“But the charm is at length broken; a victorious climber has transcended the point at which his predecessors were arrested. Every one now does the same; such are men; they want but a precedent; as soon as it is proved that a thing is possible, it is no longer difficult. Our climber continues his success, further and further still; he is at a few feet only from the summit, but he is wearied, he relents; alas, is the prize almost in his grasp to escape from him! He makes another effort, but of no avail. He does not, however, lose ground; he reposes. In the meantime, exclamations are heard, of doubt, of success, of encouragement.
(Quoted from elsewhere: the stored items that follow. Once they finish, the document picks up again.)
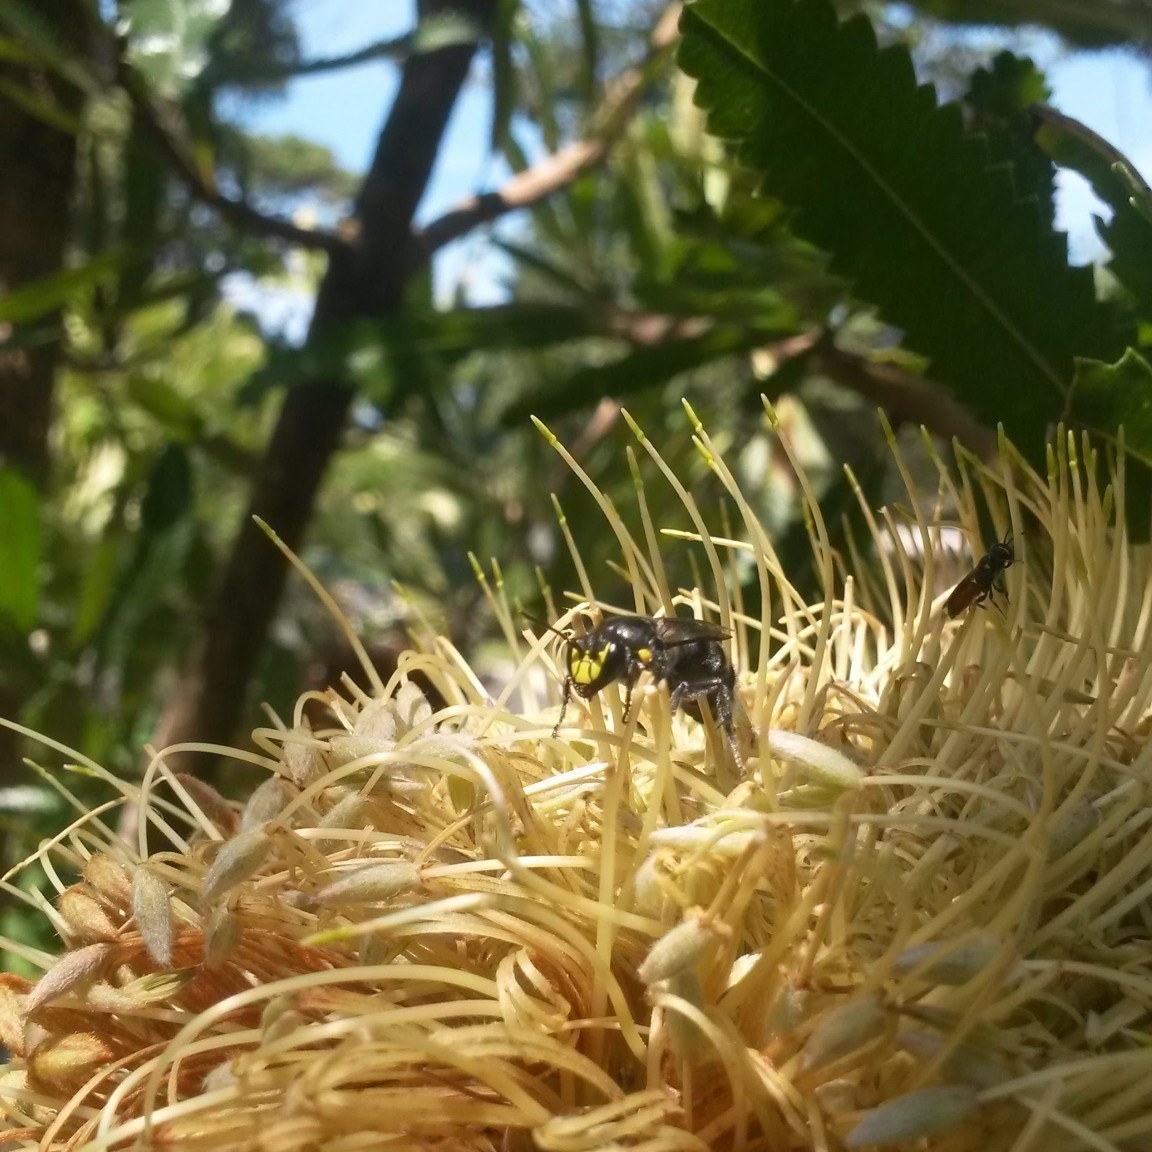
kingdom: Animalia
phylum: Arthropoda
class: Insecta
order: Hymenoptera
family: Colletidae
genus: Hylaeus
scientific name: Hylaeus alcyoneus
“After a lapse of two or three minutes, which is itself a fatigue, he essays again—it is in vain. He begins even to shrink—he has slipped downwards a few inches, and recovers his loss by an obstinate struggle (applauses), but it is a supernatural effort, and his last. Soon after, a murmur is heard from the crowd, half raillery, half compassion, and the poor adventurer slides down, mortified and exhausted, upon the earth. So a courtier, having planned from his youth, his career of ambition, struggles up the ladder, lubrick and precipitous, to the top, to the very consummation of his hopes, and then falls back into the rubbish from which he has issued, and they who envied his fortune, now rejoice in his fall. What lessons of philosophy in a greasy pole! What moral reflections in a spectacle so empty to the common world! What wholesome sermons are here upon the vanity of human hopes, the disappointments of ambition, and the difficulties of success in the slippery path of fortune and human greatness! But the defeat of the last adventurer has shown the possibility of success, and prepared the way for his successor, who mounts up, and perches on the summit of the mast, bears off the crown, and descends amidst the shouts and applauses of the multitude. It is Americus Vespucius, who bears away from Columbus the recompense of his toils.”
I have placed commas over a few of the preceding paragraphs, to tell you that they are taken chiefly from a French description, much prettier than any thing I could offer you of my own.
And now, farewell, Paris! thou Pandora’s box of all good and all evil, farewell! I ought not to take leave without making amende honorable for the ill I have said and thought of the French people in my fretful humours. I know some of them I cannot think ill of, for the life of me. I can scarce hate the knaves and fools on their account. Then, farewell, Paris! Thrice I have bid thee adieu, and still am lingering at thy threshold.
THE END.
LONDON: STEWART AND MURRAY, OLD BAILEY.
[1] Who would have thought that these two champions of Infidelity, who were refused Christian burial, would one day, have assigned to their remains, the first church of France, and one of the first in Christendom, as their mausoleum. I wonder if Jean Jaques, in his prophetic visions, foresaw this?
[2] A nest of students has lately been detected in this employment.
[3] Racine told the Duc de Maine, who was anxious for a place at the old Academy, that there was no place vacant; but there was no member, he said, who would not be glad to die to accommodate him—“qui ne tint à grand honneur de mourir, pour lui en faire une”—and Racine said this seriously.